Men in particular get caught up in this stuff. "Command certain men" says Paul, not to devote themselves to these things which only promote controversy. Oh the needless arguments and heated discussions with fellow brothers and sisters in Christ! Provided regret is channeled into wisdom.....

So how do we decide whether an issue is primary - and worth debating and defending - or secondary?

Some people will say "everything in the Bible must be primary because it is in Scripture"; it sounds like a remarkably powerful and 'faithful' argument -  and in one sense they are right. But do you greet everyone with a holy kiss? Probably not, in which case, though it is mentioned at least five times in the New Testament  you have decided it does not rank as a 'primary' doctrine.

Here are four 'rules of thumb' which I  have found helpful for determining primary doctrines.

(1) How often is the issue mentioned in Scripture? 
If a truth is mentioned many times, you know it is a vital doctrine. Creation, sin, salvation, and so on are vital doctrines because they are repeated so many times. But sisters wearing hats in church? Mentioned once and even there interpreters differ over the meaning? Not worth arguing over that one - though you would be surprised how often controversy has been caused by this one issue.

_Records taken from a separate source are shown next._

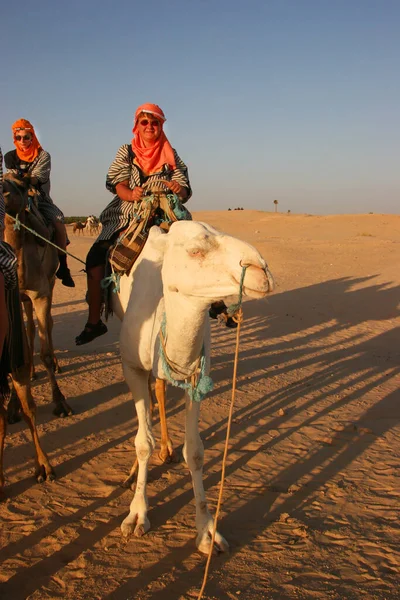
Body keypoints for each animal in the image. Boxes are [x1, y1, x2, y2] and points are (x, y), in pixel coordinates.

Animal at [3, 172, 73, 418]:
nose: (4, 191)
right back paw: (32, 372)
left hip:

(2) Is the doctrine actually said to be important?
In other words, does Scripture actually say "this is of first importance"? Paul in 1 Corinthians 15 says that doctrines such as the death and resurrection of Christ are of first importance; the complete list is quite small. And  when Paul lists the truths we all have in common in Ephesians 4, again its quite a short list.

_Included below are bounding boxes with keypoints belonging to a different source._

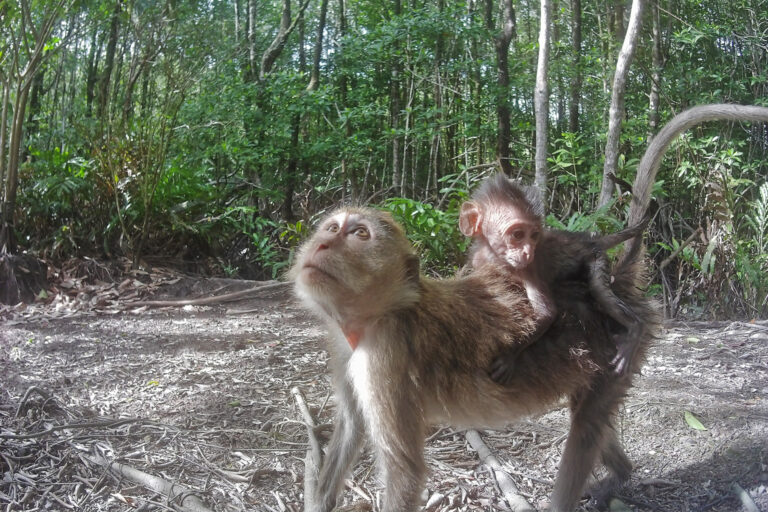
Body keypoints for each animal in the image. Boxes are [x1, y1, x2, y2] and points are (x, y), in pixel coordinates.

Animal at [460, 174, 652, 378]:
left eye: (534, 235)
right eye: (518, 234)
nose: (528, 252)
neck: (496, 257)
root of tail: (588, 239)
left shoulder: (528, 268)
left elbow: (547, 313)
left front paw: (509, 356)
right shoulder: (478, 259)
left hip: (596, 258)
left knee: (599, 290)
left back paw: (635, 328)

(3) Is the doctrine required for salvation?
Some doctrines are said to be of such Gospel importance that if you don't believe them you are lost: they are "Gospel doctrines". So the resurrection of Jesus Christ (1 Corinthians 15:14) and the real humanity of Jesus (1 John 4:2) are both said to be required for salvation.

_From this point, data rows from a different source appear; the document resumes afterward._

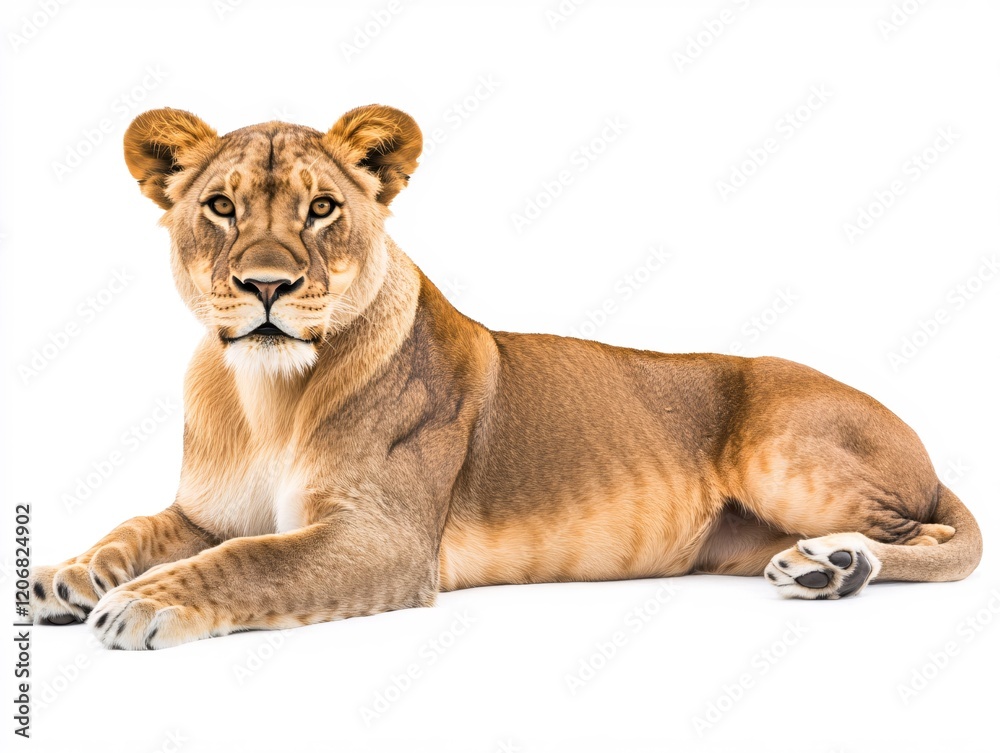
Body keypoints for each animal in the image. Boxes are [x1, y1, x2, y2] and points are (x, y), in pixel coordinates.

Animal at [28, 105, 981, 649]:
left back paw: (835, 564)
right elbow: (141, 527)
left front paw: (140, 602)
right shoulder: (203, 510)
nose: (267, 286)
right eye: (220, 207)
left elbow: (252, 559)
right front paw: (73, 574)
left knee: (934, 536)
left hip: (785, 452)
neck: (267, 396)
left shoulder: (385, 539)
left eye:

(4) How has the church historically ranked this doctrine?
We all have cultural blindspots. For example, because we live in a scientific era, some Christians can easily make one particular interpretation of the Genesis account the test of orthodoxy - and they don't realise that previous generations of Christians didn't rank their interpretation as important as they did. How important did our brothers and sisters in other ages rank this doctrine?

There are many secondary doctrines, such as exactly how Jesus will return (the details), what about the Jewish nation?, should you be baptised by full immersion, shall we celebrate communion every time we meet or not, what translation shall we use, and so on.

It's good that we know where we stand on these issues; but they do not determine our salvation and they are not worth dividing about - and certainly not worth arguing about or falling out over.